▶ Requirement:
At the line containing "(outputformat 1)", begin retyping, and continue word for word until the records below run out.

Text-based design files
**********

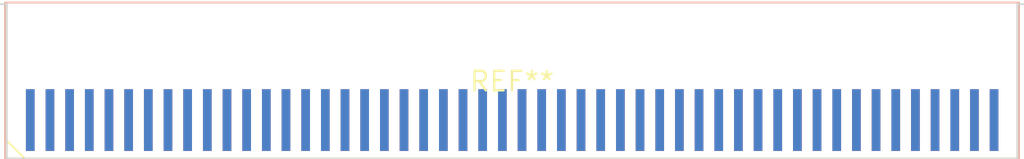
<source format=kicad_pcb>
(kicad_pcb (version 20240108) (generator pcbnew)

  (general
    (thickness 1.6)
  )

  (paper "A4")
  (layers
    (0 "F.Cu" signal)
    (31 "B.Cu" signal)
    (32 "B.Adhes" user "B.Adhesive")
    (33 "F.Adhes" user "F.Adhesive")
    (34 "B.Paste" user)
    (35 "F.Paste" user)
    (36 "B.SilkS" user "B.Silkscreen")
    (37 "F.SilkS" user "F.Silkscreen")
    (38 "B.Mask" user)
    (39 "F.Mask" user)
    (40 "Dwgs.User" user "User.Drawings")
    (41 "Cmts.User" user "User.Comments")
    (42 "Eco1.User" user "User.Eco1")
    (43 "Eco2.User" user "User.Eco2")
    (44 "Edge.Cuts" user)
    (45 "Margin" user)
    (46 "B.CrtYd" user "B.Courtyard")
    (47 "F.CrtYd" user "F.Courtyard")
    (48 "B.Fab" user)
    (49 "F.Fab" user)
    (50 "User.1" user)
    (51 "User.2" user)
    (52 "User.3" user)
    (53 "User.4" user)
    (54 "User.5" user)
    (55 "User.6" user)
    (56 "User.7" user)
    (57 "User.8" user)
    (58 "User.9" user)
  )

  (setup
    (pad_to_mask_clearance 0)
    (pcbplotparams
      (layerselection 0x00010fc_ffffffff)
      (plot_on_all_layers_selection 0x0000000_00000000)
      (disableapertmacros false)
      (usegerberextensions false)
      (usegerberattributes false)
      (usegerberadvancedattributes false)
      (creategerberjobfile false)
      (dashed_line_dash_ratio 12.000000)
      (dashed_line_gap_ratio 3.000000)
      (svgprecision 4)
      (plotframeref false)
      (viasonmask false)
      (mode 1)
      (useauxorigin false)
      (hpglpennumber 1)
      (hpglpenspeed 20)
      (hpglpendiameter 15.000000)
      (dxfpolygonmode false)
      (dxfimperialunits false)
      (dxfusepcbnewfont false)
      (psnegative false)
      (psa4output false)
      (plotreference false)
      (plotvalue false)
      (plotinvisibletext false)
      (sketchpadsonfab false)
      (subtractmaskfromsilk false)
      (outputformat 1)
      (mirror false)
      (drillshape 1)
      (scaleselection 1)
      (outputdirectory "")
    )
  )

  (net 0 "")

  (footprint "Samtec_MECF-50-0_-NP-L-DV_2x50_P1.27mm_Edge" (layer "F.Cu") (at 0 0))

)

</source>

**********

▶ Finished exercise:
      (outputformat 1)
      (mirror false)
      (drillshape 1)
      (scaleselection 1)
      (outputdirectory "")
    )
  )

  (net 0 "")

  (footprint "Samtec_MECF-50-0_-NP-L-DV_2x50_P1.27mm_Edge" (layer "F.Cu") (at 0 0))

)

</source>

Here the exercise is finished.